Personal information
- Full name: Miguel Alejandro Ximénez Acosta
- Date of birth: 13 September 1977 (age 48)
- Place of birth: Maldonado, Uruguay
- Height: 1.72 m (5 ft 8 in)
- Position: Striker

Senior career*
- Years: Team / Apps / (Gls)
- 1997–2005: Deportivo Maldonado / 74 / (27)
- 2002: → Atenas de San Carlos (loan) / 9 / (3)
- 2003: → Plaza Colonia (loan) / 19 / (9)
- 2004: → CSD Comunicaciones (loan) / 22 / (13)
- 2005–2007: Danubio F.C. / 4 / (1)
- 2005–2006: → Montevideo Wanderers (loan) / 43 / (27)
- 2007: → Junior Barranquilla (loan) / 19 / (8)
- 2008–2011: Sporting Cristal / 95 / (47)
- 2009: → Club Libertad (loan) / 16 / (8)
- 2012–2013: Universitario de Deportes / 55 / (24)
- 2014: Deportivo Maldonado / 12 / (5)
- 2014–2015: Cienciano / 23 / (4)
- 2015-2016: Atenas de San Carlos / 10 / (2)

= Miguel Ximénez =

Uruguayan footballer (born 1977)

Miguel "El Chino" Ximénez Acosta (born 13 September 1977) is a Uruguayan former professional footballer who played as a striker.

== Career ==
Ximénez was born in Maldonado.
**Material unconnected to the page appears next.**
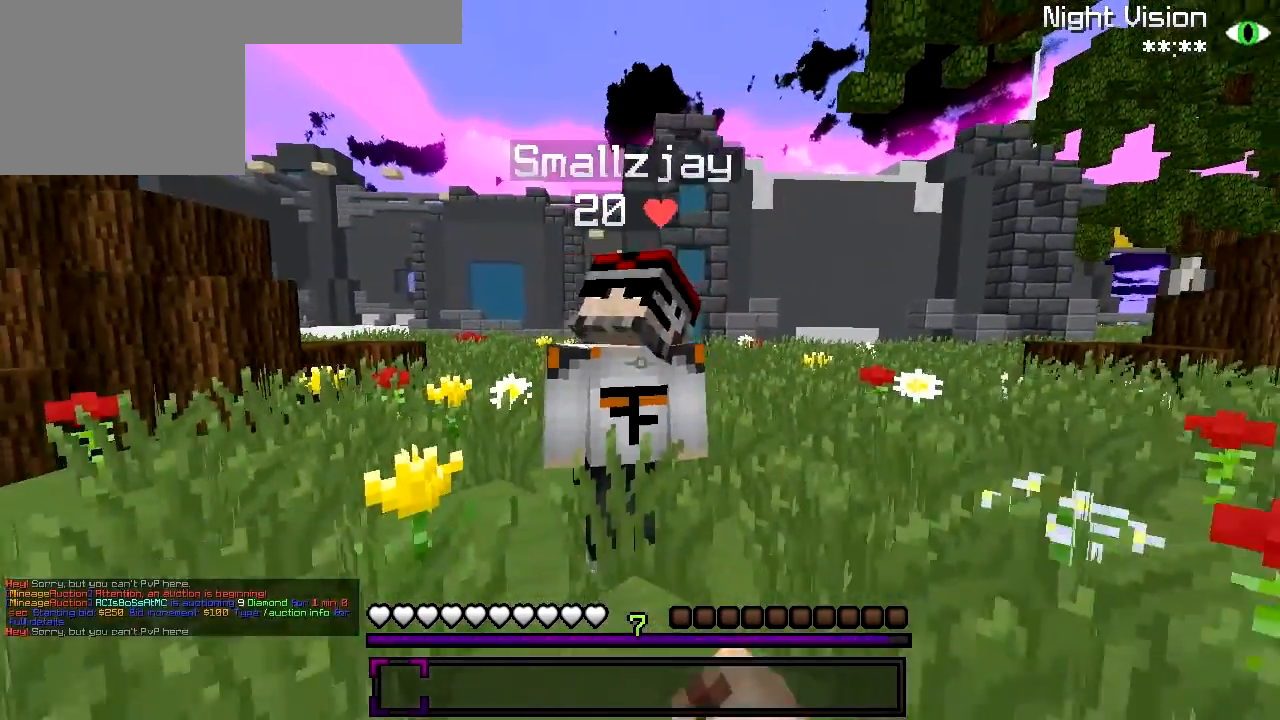
{"keys": [], "events": [[367, "s", "up"]]}
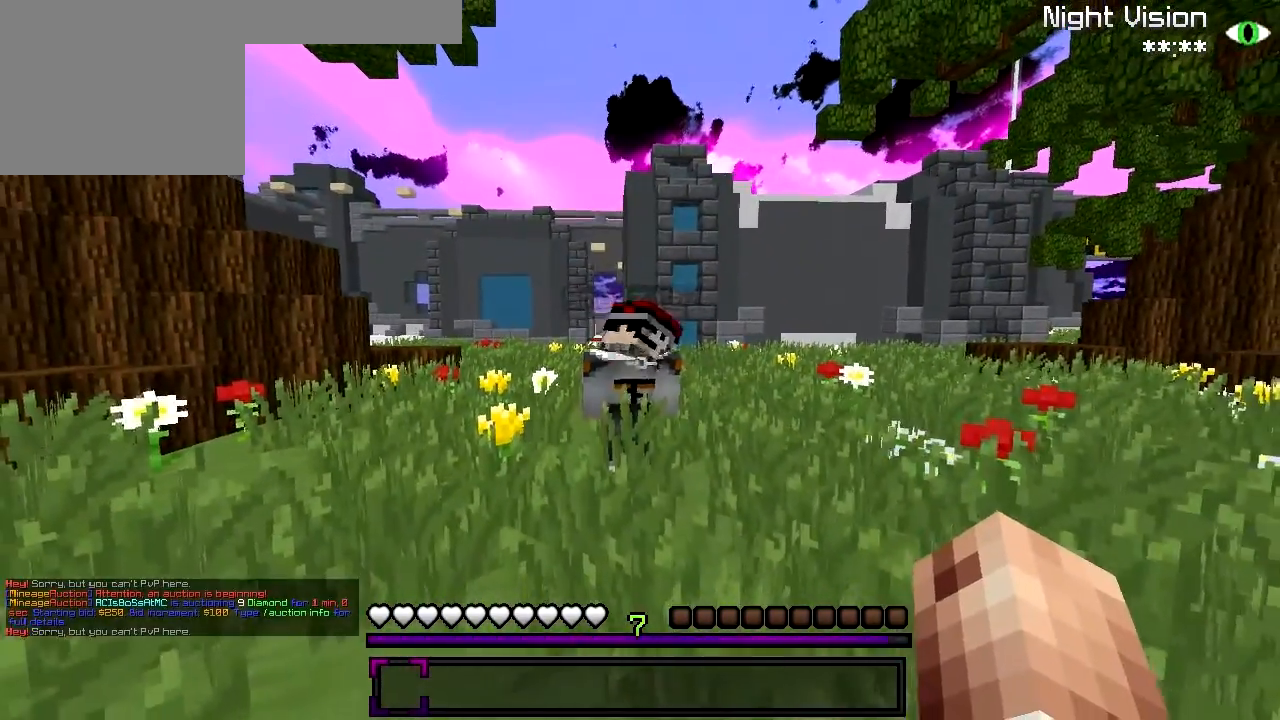
{"keys": ["w"], "events": [[317, "w", "down"]]}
He was the top goalscorer in the Torneo Apertura 2008, with 20 goals in 20 games playing for Sporting Cristal, also breaking Sergio Ibarra's record of 17 goals in a Torneo Apertura.

On 26 October 2008, Ximénez scored a hat-trick against José Gálvez FBC and broke Juan Caballero's record of 29 goals in a single season with Sporting Cristal.

After a year with Club Libertad, Ximénez returned to Sporting Cristal for the 2010 season.

In 2012, he signed a new contract in the Peruvian First Division scoring 20 goals in 20 games playing for Club Universitario de Deportes. In the Peruvian 2013 Championship, he won his first National title with Universitario de Deportes.